Menü
c't Fotografie

Radikaler Wandel bei Adobe drückt Quartalszahlen

vorlesen Drucken Kommentare lesen 4 Beiträge

Adobe wagt mit dem Wechsel von Verkaufs-Software zu einem Abo-Modell derzeit so etwas wie eine Operation am offenen Herzen. Denn der Wandel verhagelt Quartal um Quartal die Zahlen.

siehe auch:
- Creative-Cloud-Update rollt an
- Abo-Modell statt Kauf-Software
- Kein Box-Verkauf für CS

- Mehr aktuelle Meldungen

Der radikale Umbruch des Geschäftsmodells beim Software-Anbieter Adobe belastet weiter deutlich die Zahlen des Photoshop-Entwicklers. In dem Ende Mai abgeschlossenen zweiten Geschäftsquartal schrumpfte der Umsatz im Jahresvergleich um gut zehn Prozent auf 1,01 Milliarden Dollar. Der Gewinn sackte um fast zwei Drittel auf 76,5 Millionen Dollar ab, wie das Unternehmen am Dienstag nach US-Börsenschluss mitteilte.

Adobe riskiert gerade so etwas wie eine Operation am offenen Herzen: Die Kreativ-Programme wie Photoshop werden künftig nur noch im Abo-Modell statt als einzelne Verkaufsversionen weiterentwickelt. Damit will Adobe sich einen stabilen Erlösfluss ohne die bisherigen Schwankungen durch Produktzyklen sichern.

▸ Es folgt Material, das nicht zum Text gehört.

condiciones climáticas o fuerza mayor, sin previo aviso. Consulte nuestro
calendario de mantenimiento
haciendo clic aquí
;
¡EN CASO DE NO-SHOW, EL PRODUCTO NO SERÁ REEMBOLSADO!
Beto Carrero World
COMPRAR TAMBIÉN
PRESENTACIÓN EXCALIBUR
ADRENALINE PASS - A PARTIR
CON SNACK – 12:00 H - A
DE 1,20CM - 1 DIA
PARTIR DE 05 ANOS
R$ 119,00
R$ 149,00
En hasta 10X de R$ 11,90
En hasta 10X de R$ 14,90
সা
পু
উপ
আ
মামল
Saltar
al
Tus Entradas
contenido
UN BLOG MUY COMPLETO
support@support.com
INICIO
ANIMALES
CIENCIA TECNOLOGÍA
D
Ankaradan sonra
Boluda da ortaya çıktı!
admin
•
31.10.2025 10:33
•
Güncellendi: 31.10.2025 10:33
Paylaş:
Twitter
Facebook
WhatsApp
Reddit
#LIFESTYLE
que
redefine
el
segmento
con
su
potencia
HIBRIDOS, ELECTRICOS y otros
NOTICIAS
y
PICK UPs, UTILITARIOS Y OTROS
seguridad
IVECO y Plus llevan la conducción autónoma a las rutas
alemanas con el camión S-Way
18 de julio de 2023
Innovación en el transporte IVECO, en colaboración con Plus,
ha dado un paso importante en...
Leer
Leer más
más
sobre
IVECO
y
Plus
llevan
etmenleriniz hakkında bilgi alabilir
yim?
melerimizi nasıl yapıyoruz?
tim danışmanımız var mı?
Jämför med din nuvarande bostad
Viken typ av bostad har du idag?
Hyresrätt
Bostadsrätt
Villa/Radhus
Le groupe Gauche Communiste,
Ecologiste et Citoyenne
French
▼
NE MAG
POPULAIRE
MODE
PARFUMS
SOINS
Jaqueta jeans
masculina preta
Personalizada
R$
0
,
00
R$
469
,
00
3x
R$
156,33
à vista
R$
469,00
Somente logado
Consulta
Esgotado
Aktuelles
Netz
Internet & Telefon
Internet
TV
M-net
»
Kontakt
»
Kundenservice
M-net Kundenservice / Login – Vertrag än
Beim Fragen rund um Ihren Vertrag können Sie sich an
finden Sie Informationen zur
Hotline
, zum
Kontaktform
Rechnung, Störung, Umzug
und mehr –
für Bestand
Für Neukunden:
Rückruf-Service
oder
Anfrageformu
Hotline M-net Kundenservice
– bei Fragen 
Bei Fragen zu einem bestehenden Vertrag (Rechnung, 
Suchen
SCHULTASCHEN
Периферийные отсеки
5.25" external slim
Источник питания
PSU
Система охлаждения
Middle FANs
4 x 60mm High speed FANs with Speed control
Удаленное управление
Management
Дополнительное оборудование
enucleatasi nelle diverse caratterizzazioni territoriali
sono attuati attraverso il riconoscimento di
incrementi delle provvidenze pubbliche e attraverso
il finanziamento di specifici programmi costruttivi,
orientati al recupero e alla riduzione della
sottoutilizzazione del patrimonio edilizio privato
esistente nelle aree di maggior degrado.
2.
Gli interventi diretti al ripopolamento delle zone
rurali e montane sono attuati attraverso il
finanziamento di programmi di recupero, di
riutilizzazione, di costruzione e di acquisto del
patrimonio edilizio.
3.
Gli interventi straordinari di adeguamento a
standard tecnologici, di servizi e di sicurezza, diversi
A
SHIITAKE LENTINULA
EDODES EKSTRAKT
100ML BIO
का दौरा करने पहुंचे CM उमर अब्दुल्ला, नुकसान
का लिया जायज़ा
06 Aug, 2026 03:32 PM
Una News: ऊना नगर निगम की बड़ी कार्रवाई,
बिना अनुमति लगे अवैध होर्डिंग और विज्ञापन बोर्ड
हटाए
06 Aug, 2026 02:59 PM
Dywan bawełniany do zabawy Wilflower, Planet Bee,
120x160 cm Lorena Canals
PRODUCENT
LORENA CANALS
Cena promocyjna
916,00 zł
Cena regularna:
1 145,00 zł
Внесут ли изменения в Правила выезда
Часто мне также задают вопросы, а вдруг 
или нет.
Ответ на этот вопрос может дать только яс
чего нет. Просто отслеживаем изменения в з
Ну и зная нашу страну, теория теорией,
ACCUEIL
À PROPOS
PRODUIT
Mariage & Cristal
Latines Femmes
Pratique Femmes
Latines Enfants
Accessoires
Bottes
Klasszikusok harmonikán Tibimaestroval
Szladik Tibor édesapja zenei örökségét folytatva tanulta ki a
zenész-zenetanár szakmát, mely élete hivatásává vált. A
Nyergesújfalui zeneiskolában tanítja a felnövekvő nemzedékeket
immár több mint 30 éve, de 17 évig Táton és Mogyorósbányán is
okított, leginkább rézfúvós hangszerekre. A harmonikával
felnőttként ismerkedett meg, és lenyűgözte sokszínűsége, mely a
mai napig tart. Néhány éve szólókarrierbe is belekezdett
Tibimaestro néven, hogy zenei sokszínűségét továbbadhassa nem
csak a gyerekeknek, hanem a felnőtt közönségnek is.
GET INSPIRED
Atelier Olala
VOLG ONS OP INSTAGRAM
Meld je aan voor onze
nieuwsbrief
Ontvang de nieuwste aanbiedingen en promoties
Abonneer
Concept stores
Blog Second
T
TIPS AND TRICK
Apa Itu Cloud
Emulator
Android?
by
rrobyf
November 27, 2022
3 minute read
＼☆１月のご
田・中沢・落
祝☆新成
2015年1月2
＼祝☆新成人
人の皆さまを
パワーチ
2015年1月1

Derzeit bekomme Adobe im Schnitt 37 Dollar im Monat pro Abo-Kunde, sagte Finanzchef Mark Garrett der Finanznachrichtenagentur Bloomberg.

Der Umbau begann vor über einem Jahr mit dem Start der Abo-Versionen unter der Marke Creative Cloud. Zuletzt gewann der Wandel deutlich an Schwung: Die Zahl der Abo-Kunden stieg im vergangenen Quartal um 221 000 auf rund 700 000.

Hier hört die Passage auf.